The Senate Committee on Finance and the House Committee on Ways and Means bills that were scheduled for a vote last week were initially identical. The American Academy of Ophthalmology felt that they were not fair to specialists, including ophthalmologists. So, we asked for a number of changes. In fact, we joined the American College of Surgeons in a letter outright opposing the draft bills as written. Then, the night before the vote, the House Committee on Ways and Means made a key adjustment to its bill. The committee developed a provision that would give 3 years of positive updates to physicians, 0.5% in 2014, 2015 and 2016. While that was just one of three or four issues that we were looking for accommodation on, we felt that it was a good-faith response and that they were willing to listen to us, that they were hearing us. So, we withdrew our opposition to the House Ways and Means bill the morning of the vote. We did not endorse the bill, but we reiterated that we would work with the House Committee on Ways and Means and House Committee on Energy and Commerce to develop a bill that could pass on the House floor.
Some of the key problems are that they offer a 5% bonus for doctors who move to an alternative payment model. Unfortunately, there really is no alternative payment model for specialists. The accountable care organization, or ACO, is a very new alternative payment model that has had kind of a rocky start, with obstacles for specialty participation. We have been trying to get some understanding from the Center for Medicare and Medicaid Innovation, the division in CMS that is conducting demonstrations and testing the new payment models, of its plans for the outpatient area and specialties such as ophthalmology. Last year, we were told that it had no plans to test anything in the outpatient area.
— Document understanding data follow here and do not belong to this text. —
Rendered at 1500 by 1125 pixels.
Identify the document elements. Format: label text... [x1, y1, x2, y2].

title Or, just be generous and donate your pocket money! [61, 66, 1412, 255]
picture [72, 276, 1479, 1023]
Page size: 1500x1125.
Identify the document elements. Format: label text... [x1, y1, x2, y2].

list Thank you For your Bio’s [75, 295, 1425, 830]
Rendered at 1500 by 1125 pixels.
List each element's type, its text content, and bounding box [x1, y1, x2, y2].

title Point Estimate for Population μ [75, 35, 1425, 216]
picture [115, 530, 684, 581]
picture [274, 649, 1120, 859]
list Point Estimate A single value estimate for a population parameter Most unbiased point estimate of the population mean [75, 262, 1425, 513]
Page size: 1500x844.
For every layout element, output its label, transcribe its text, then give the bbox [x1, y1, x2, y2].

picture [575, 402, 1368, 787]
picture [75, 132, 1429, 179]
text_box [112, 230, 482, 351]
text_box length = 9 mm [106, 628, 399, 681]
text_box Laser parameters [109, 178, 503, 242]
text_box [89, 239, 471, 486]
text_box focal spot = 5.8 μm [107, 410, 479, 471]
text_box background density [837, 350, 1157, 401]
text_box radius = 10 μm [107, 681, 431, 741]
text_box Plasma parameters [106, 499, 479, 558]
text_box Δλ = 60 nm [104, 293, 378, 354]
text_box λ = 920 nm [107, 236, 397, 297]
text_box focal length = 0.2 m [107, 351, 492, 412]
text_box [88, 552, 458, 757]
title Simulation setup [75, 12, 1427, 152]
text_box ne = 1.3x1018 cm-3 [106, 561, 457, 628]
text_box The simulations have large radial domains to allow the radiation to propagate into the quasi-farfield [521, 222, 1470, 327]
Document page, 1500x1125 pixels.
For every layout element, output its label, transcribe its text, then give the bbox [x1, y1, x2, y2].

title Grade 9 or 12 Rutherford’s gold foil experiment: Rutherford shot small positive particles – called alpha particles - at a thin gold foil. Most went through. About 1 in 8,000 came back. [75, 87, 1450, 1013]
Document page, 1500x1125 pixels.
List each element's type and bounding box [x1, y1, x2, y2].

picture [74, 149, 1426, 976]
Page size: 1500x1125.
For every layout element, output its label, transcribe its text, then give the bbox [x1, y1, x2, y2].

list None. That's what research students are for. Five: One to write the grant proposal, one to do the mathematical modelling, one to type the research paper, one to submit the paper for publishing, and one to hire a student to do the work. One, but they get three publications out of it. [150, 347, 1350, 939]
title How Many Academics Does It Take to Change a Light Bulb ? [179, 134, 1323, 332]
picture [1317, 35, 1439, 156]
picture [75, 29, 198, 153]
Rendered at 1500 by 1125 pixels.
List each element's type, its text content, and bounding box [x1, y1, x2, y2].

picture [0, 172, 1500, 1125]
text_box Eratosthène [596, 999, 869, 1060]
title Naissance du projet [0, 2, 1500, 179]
So, that is a problem. While we may not object to there being no alternative payment model for specialists to participate in, leaving only the fee-for-service program, Congress is making that option very unattractive. This leaves specialties kind of trapped, which is not fair. In this regard, the House Committee on Energy and Commerce bill is better on a couple of key points. One, it includes positive updates for 10 consecutive years. That is something that we would like to see.
The other thing is it would create a new fee-for-service value-based program that would allow all doctors who hit a high-performing threshold — I think it was if the score is 65% or better — to get a bonus. Alternatively, the House Committee on Ways and Means bill would create a fee-for-service value-based program in which high-performing doctors only get a bonus if a low-performing doctor gets a penalty. So, it is budget-neutral. Some high-performing doctors might initially get a bonus, but eventually, as more doctors become high-performing, the bonus would go away. So, we contend that the House Committee on Ways and Means and Senate Committee on Finance proposals really underfund the fee-for-service value-based program. That is not acceptable.
The House Republican Doctor Caucus sent a letter to the House leadership basically saying that as the SGR repeal comes to the floor, key criteria must be met to get its vote. The Doctor Caucus is quite a big voting bloc. We will be working with the caucus to make sure the changes that we seek get made.
Catherine G. Cohen
Vice president of governmental affairs, American Academy of Ophthalmology
Disclosure: Cohen has no relevant financial disclosures.